* Document:
0

I am running a postgres query that takes more than two hours. This query is executed using hibernate in a java program. After about 1.5 hours the query stops showing up in the server status in pg_admin.

Since, the query disappeared from the list of active queries on the database, I am expecting a success or a timeout exception. But, I get none.(No exception) and my thread in stuck in the wait state. I know the query has not finished because it was supposed to do some inserts in a table and I cannot find the expected rows in the table.

I am using pgbouncer for the connection pooling and the query_timeout is disabled. Had it been a hibernate timeout I should have got an exception. OS parameters on the DB machine and Client machine(Machine running java program)

  • tcp_keepalive_time is 7200 (seconds)
  • tcp_keepalive_intvl = 75
  • tcp_keepalive_probes = 9 (number of probes) Both the machines run RHEL operating system. I am unable to put my finger on the issue.
Jijo Mathew
  • 322
  • 2
  • 15
  • Side question: is it _really_ necessary to have such big a query? Can't you split it up somehow? Having such long-running queries and transactions normally isn't advisable. – Thomas Feb 03 '16 at 12:46
  • It is a query to delete from a table using the indices. Using Explain, I have confirmed that the indices are being used. The table is huge, which asks for a large number of deletes. That is why so much time is required. It is not about the quality of the query but the disappearance of the query from the list of active queries without any response which I am concerned about. – Jijo Mathew Feb 05 '16 at 05:54
  • Well, sometimes solving the immediate problem isn't the overal right solution. Having more smaller queries might actually be better (maybe even faster). Isn't there a way to issue multiple deletes for subsets of what needs to be deleted? – Thomas Feb 05 '16 at 09:00

2 Answers2

2

I am sure you would have already looked at the following resources:

  1. PostgreSQL Timeout Docs
  2. PgBouncer timeout (you already mention).
  3. Hibernate timeout parameters, if any.

Once that is done, (just like triaging permission issues during a new installation, ) I recommend that you try the following SQL, from different scenarios (given below) and ascertain what is actually causing this timeout:

SELECT pg_sleep(7200);
  1. Login to the server (via psql) and see whether this SQL times-out.
  2. Login to the PgBouncer (again via psql) and see whether PgBouncer times out.
  3. Execute this SQL via Hibernate (via PgBouncer), and see whether there is a timeout.

This should allow you to clearly isolate the cause for this.

Robins Tharakan
  • 2,209
  • 19
  • 17
2

I found that the issue was caused due to the TCP connection getting dropped and the client still hanging waiting for the response.

I altered the following parameters at OS level:-

  • /proc/sys/net/ipv4/tcp_keepalive_time = 2700

Default value was 7200. This causes a keep alive check at every 2700 seconds instead of 7200 seconds.

Jijo Mathew
  • 322
  • 2
  • 15

* Collected material:
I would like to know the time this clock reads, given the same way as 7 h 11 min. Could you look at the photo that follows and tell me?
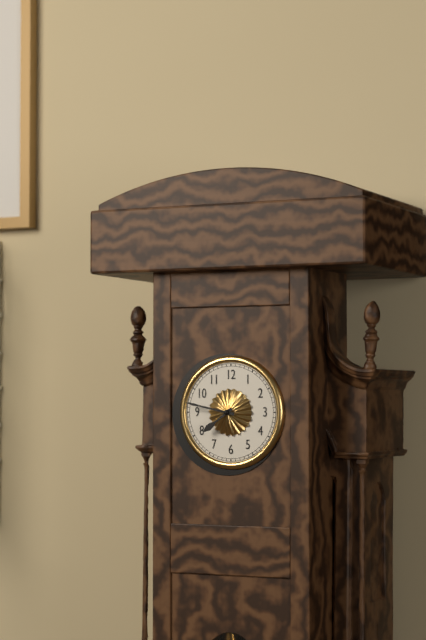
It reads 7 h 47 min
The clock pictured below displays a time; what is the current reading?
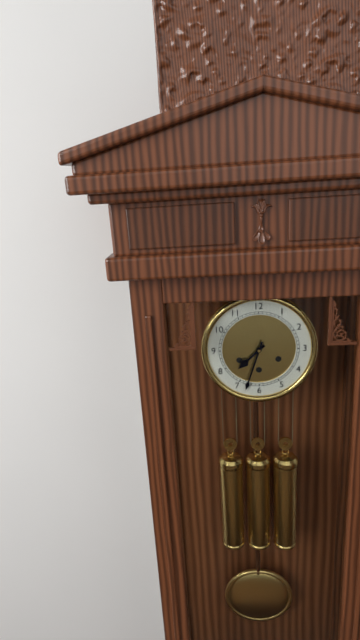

* Your objective:
In the thread above about the hanging Postgres query, swap "psql" for "pgcli" in everything from "Once that is" down to "cause for this.", and write that stretch out again.

* Final result:
Once that is done, (just like triaging permission issues during a new installation, ) I recommend that you try the following SQL, from different scenarios (given below) and ascertain what is actually causing this timeout:

SELECT pg_sleep(7200);
  1. Login to the server (via pgcli) and see whether this SQL times-out.
  2. Login to the PgBouncer (again via pgcli) and see whether PgBouncer times out.
  3. Execute this SQL via Hibernate (via PgBouncer), and see whether there is a timeout.

This should allow you to clearly isolate the cause for this.